Carl Oppermann produced electric cars under his own name from 1898 to 1902, and through Carl Oppermann Electric Carriage Co. Ltd. from 1902 to 1907. His firm made its own batteries to power a variety of vehicles mostly having open body styles, and produced a number of electric taxis. The King of Siam purchased an Oppermann electric in 1905.

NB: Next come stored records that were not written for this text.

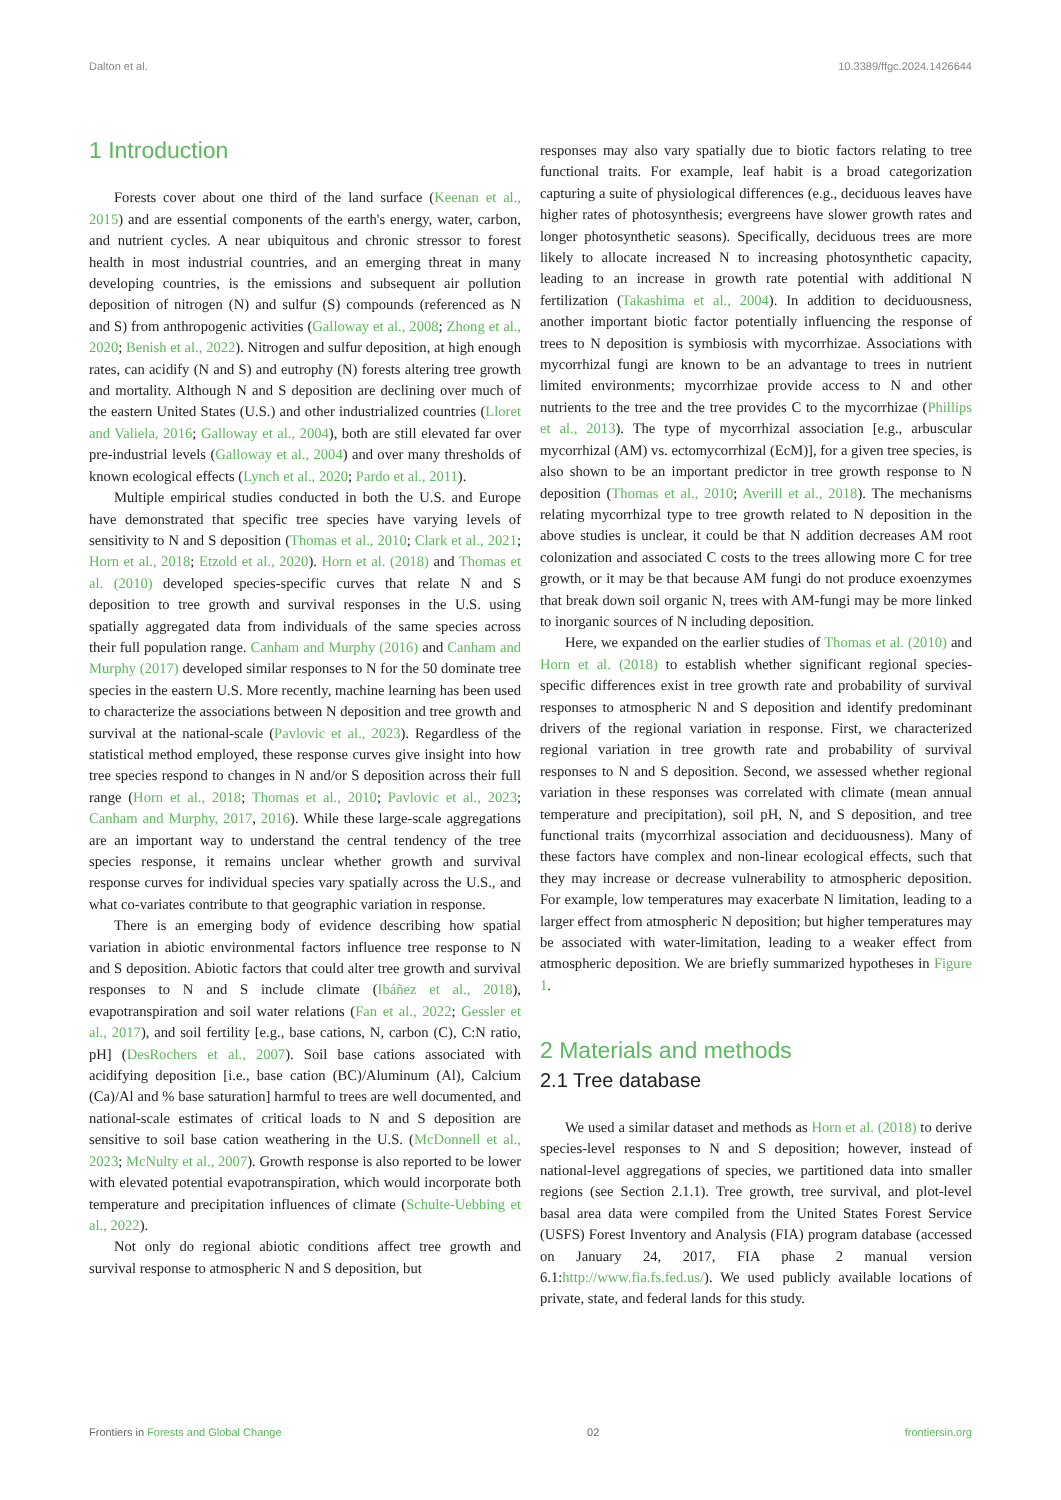Dalton et al. 10.3389/ffgc.2024.1426644
1 Introduction
Forests cover about one third of the land surface (Keenan et al., 2015) and are essential components of the earth's energy, water, carbon, and nutrient cycles. A near ubiquitous and chronic stressor to forest health in most industrial countries, and an emerging threat in many developing countries, is the emissions and subsequent air pollution deposition of nitrogen (N) and sulfur (S) compounds (referenced as N and S) from anthropogenic activities (Galloway et al., 2008; Zhong et al., 2020; Benish et al., 2022). Nitrogen and sulfur deposition, at high enough rates, can acidify (N and S) and eutrophy (N) forests altering tree growth and mortality. Although N and S deposition are declining over much of the eastern United States (U.S.) and other industrialized countries (Lloret and Valiela, 2016; Galloway et al., 2004), both are still elevated far over pre-industrial levels (Galloway et al., 2004) and over many thresholds of known ecological effects (Lynch et al., 2020; Pardo et al., 2011).
Multiple empirical studies conducted in both the U.S. and Europe have demonstrated that specific tree species have varying levels of sensitivity to N and S deposition (Thomas et al., 2010; Clark et al., 2021; Horn et al., 2018; Etzold et al., 2020). Horn et al. (2018) and Thomas et al. (2010) developed species-specific curves that relate N and S deposition to tree growth and survival responses in the U.S. using spatially aggregated data from individuals of the same species across their full population range. Canham and Murphy (2016) and Canham and Murphy (2017) developed similar responses to N for the 50 dominate tree species in the eastern U.S. More recently, machine learning has been used to characterize the associations between N deposition and tree growth and survival at the national-scale (Pavlovic et al., 2023). Regardless of the statistical method employed, these response curves give insight into how tree species respond to changes in N and/or S deposition across their full range (Horn et al., 2018; Thomas et al., 2010; Pavlovic et al., 2023; Canham and Murphy, 2017, 2016). While these large-scale aggregations are an important way to understand the central tendency of the tree species response, it remains unclear whether growth and survival response curves for individual species vary spatially across the U.S., and what co-variates contribute to that geographic variation in response.
There is an emerging body of evidence describing how spatial variation in abiotic environmental factors influence tree response to N and S deposition. Abiotic factors that could alter tree growth and survival responses to N and S include climate (Ibáñez et al., 2018), evapotranspiration and soil water relations (Fan et al., 2022; Gessler et al., 2017), and soil fertility [e.g., base cations, N, carbon (C), C:N ratio, pH] (DesRochers et al., 2007). Soil base cations associated with acidifying deposition [i.e., base cation (BC)/Aluminum (Al), Calcium (Ca)/Al and % base saturation] harmful to trees are well documented, and national-scale estimates of critical loads to N and S deposition are sensitive to soil base cation weathering in the U.S. (McDonnell et al., 2023; McNulty et al., 2007). Growth response is also reported to be lower with elevated potential evapotranspiration, which would incorporate both temperature and precipitation influences of climate (Schulte-Uebbing et al., 2022).
Not only do regional abiotic conditions affect tree growth and survival response to atmospheric N and S deposition, but
responses may also vary spatially due to biotic factors relating to tree functional traits. For example, leaf habit is a broad categorization capturing a suite of physiological differences (e.g., deciduous leaves have higher rates of photosynthesis; evergreens have slower growth rates and longer photosynthetic seasons). Specifically, deciduous trees are more likely to allocate increased N to increasing photosynthetic capacity, leading to an increase in growth rate potential with additional N fertilization (Takashima et al., 2004). In addition to deciduousness, another important biotic factor potentially influencing the response of trees to N deposition is symbiosis with mycorrhizae. Associations with mycorrhizal fungi are known to be an advantage to trees in nutrient limited environments; mycorrhizae provide access to N and other nutrients to the tree and the tree provides C to the mycorrhizae (Phillips et al., 2013). The type of mycorrhizal association [e.g., arbuscular mycorrhizal (AM) vs. ectomycorrhizal (EcM)], for a given tree species, is also shown to be an important predictor in tree growth response to N deposition (Thomas et al., 2010; Averill et al., 2018). The mechanisms relating mycorrhizal type to tree growth related to N deposition in the above studies is unclear, it could be that N addition decreases AM root colonization and associated C costs to the trees allowing more C for tree growth, or it may be that because AM fungi do not produce exoenzymes that break down soil organic N, trees with AM-fungi may be more linked to inorganic sources of N including deposition.
Here, we expanded on the earlier studies of Thomas et al. (2010) and Horn et al. (2018) to establish whether significant regional species-specific differences exist in tree growth rate and probability of survival responses to atmospheric N and S deposition and identify predominant drivers of the regional variation in response. First, we characterized regional variation in tree growth rate and probability of survival responses to N and S deposition. Second, we assessed whether regional variation in these responses was correlated with climate (mean annual temperature and precipitation), soil pH, N, and S deposition, and tree functional traits (mycorrhizal association and deciduousness). Many of these factors have complex and non-linear ecological effects, such that they may increase or decrease vulnerability to atmospheric deposition. For example, low temperatures may exacerbate N limitation, leading to a larger effect from atmospheric N deposition; but higher temperatures may be associated with water-limitation, leading to a weaker effect from atmospheric deposition. We are briefly summarized hypotheses in Figure 1.
2 Materials and methods
2.1 Tree database
We used a similar dataset and methods as Horn et al. (2018) to derive species-level responses to N and S deposition; however, instead of national-level aggregations of species, we partitioned data into smaller regions (see Section 2.1.1). Tree growth, tree survival, and plot-level basal area data were compiled from the United States Forest Service (USFS) Forest Inventory and Analysis (FIA) program database (accessed on January 24, 2017, FIA phase 2 manual version 6.1:http://www.fia.fs.fed.us/). We used publicly available locations of private, state, and federal lands for this study.
Frontiers in Forests and Global Change 02 frontiersin.org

Carl Johann David Oppermann was born on 11 April 1838 in Hamburg, Germany. By about 1862 he had established himself as a watch manufacturer and mechanical engineer in Clerkenwell, workshop at Wynatt Street no. 2 London, UK. He died at Barnet, Middlesex, England on 30 April 1916 and was survived by his wife Elizabeth Jane née Tunstill (30 May 1843 – 1 August 1934) and their numerous children including their son Carl Tunstill John Oppermann (born 13 March 1861).

==technical data==

The battery consists of forty-two cells developed in-house and hangs under the frame of the carriage. The weight of the battery is given as only about 3.5 hundredweight. The capacity was sufficient for a drive in cities of about sixty miles. In the manufacture of the accumulators, he mixed in animal hair and wool in very small quantities to obtain a very porous lead plate through flocculation during frequent charging and discharging. He had documented this in a German Reich patent. (D.R.P Nr.189.175) The motor, with a continuous power of 3 HP = 2200 watts, can operate up to 7 HP = 5100 watts. The motor is located at the rear of the vehicle under the passengers' seat. The power is transmitted to a differential gearbox and from there via chains to the rear wheels. All movements—starting and stopping, reversing the engine, and operating the electric brake—are controlled by a single lever. There are three forward speeds, and the top speed of the Victoria is eleven miles per hour. In addition to the electric brake, band brakes are present on the rear wheel drums, which are operated by a foot pedal. The weight of the Victoria is 23 cwt. = 1045 kg. Mr. Oppermann had received an order from Vienna for the delivery of fifty of his electric vehicles. These cars were equipped with a standard tubular frame that supported the engine and transmission, etc., so that any type of body could be fitted.